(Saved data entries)
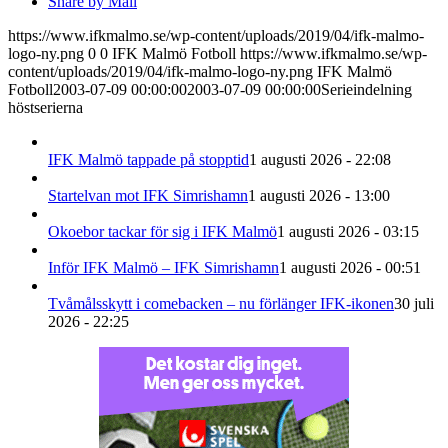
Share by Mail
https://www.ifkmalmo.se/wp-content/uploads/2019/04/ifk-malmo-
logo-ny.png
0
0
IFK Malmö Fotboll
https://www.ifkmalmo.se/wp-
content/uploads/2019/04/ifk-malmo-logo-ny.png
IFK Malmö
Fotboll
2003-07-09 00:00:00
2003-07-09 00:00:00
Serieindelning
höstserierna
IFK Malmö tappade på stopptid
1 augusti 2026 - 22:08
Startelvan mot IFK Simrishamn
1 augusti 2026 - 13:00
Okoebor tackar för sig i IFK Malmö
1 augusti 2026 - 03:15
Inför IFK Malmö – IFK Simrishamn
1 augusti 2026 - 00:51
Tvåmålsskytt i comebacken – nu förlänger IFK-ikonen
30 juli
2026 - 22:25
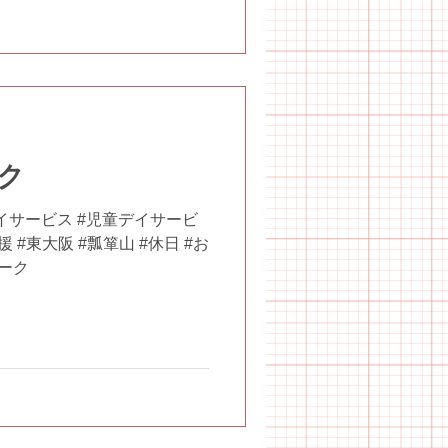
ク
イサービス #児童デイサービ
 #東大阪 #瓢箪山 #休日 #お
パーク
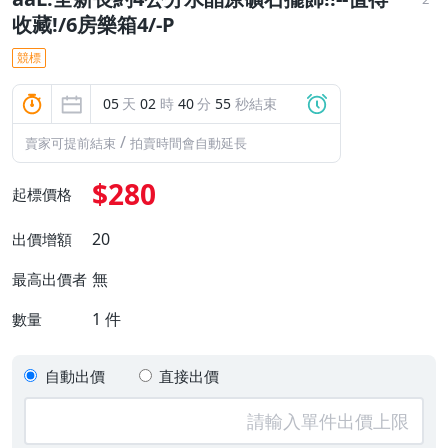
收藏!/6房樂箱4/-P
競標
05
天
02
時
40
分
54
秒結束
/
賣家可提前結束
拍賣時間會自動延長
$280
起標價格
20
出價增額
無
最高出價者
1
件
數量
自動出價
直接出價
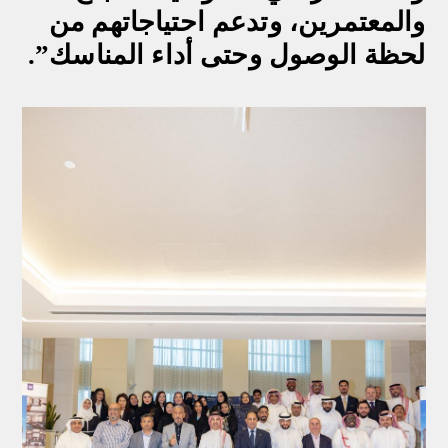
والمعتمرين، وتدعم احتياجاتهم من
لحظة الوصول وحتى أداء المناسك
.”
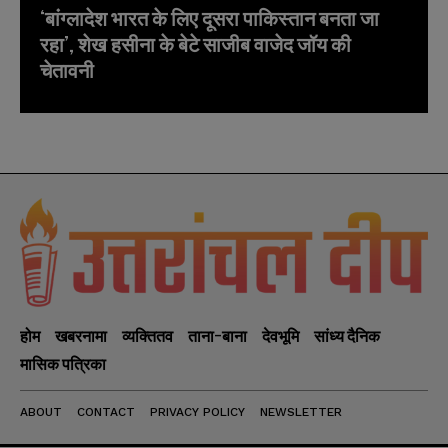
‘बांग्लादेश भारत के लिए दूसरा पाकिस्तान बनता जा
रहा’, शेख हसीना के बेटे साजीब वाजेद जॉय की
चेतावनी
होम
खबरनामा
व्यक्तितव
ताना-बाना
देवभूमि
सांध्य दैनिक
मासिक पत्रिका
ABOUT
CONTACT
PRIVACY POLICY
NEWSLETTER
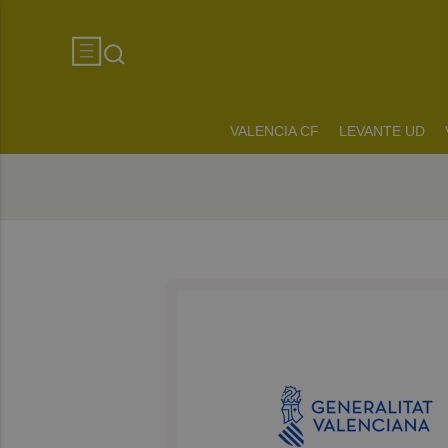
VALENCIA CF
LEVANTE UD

* _Exercise details_
Leave the pictures out and output the rest of the data word for word.

* _Output below_
Share by Mail
https://www.ifkmalmo.se/wp-content/uploads/2019/04/ifk-malmo-
logo-ny.png
0
0
IFK Malmö Fotboll
https://www.ifkmalmo.se/wp-
content/uploads/2019/04/ifk-malmo-logo-ny.png
IFK Malmö
Fotboll
2003-07-09 00:00:00
2003-07-09 00:00:00
Serieindelning
höstserierna
IFK Malmö tappade på stopptid
1 augusti 2026 - 22:08
Startelvan mot IFK Simrishamn
1 augusti 2026 - 13:00
Okoebor tackar för sig i IFK Malmö
1 augusti 2026 - 03:15
Inför IFK Malmö – IFK Simrishamn
1 augusti 2026 - 00:51
Tvåmålsskytt i comebacken – nu förlänger IFK-ikonen
30 juli
2026 - 22:25
ク
イサービス #児童デイサービ
 #東大阪 #瓢箪山 #休日 #お
パーク
收藏!/6房樂箱4/-P
競標
05
天
02
時
40
分
54
秒結束
/
賣家可提前結束
拍賣時間會自動延長
$280
起標價格
20
出價增額
無
最高出價者
1
件
數量
自動出價
直接出價
والمعتمرين، وتدعم احتياجاتهم من
لحظة الوصول وحتى أداء المناسك
.”
‘बांग्लादेश भारत के लिए दूसरा पाकिस्तान बनता जा
रहा’, शेख हसीना के बेटे साजीब वाजेद जॉय की
चेतावनी
होम
खबरनामा
व्यक्तितव
ताना-बाना
देवभूमि
सांध्य दैनिक
मासिक पत्रिका
ABOUT
CONTACT
PRIVACY POLICY
NEWSLETTER
VALENCIA CF
LEVANTE UD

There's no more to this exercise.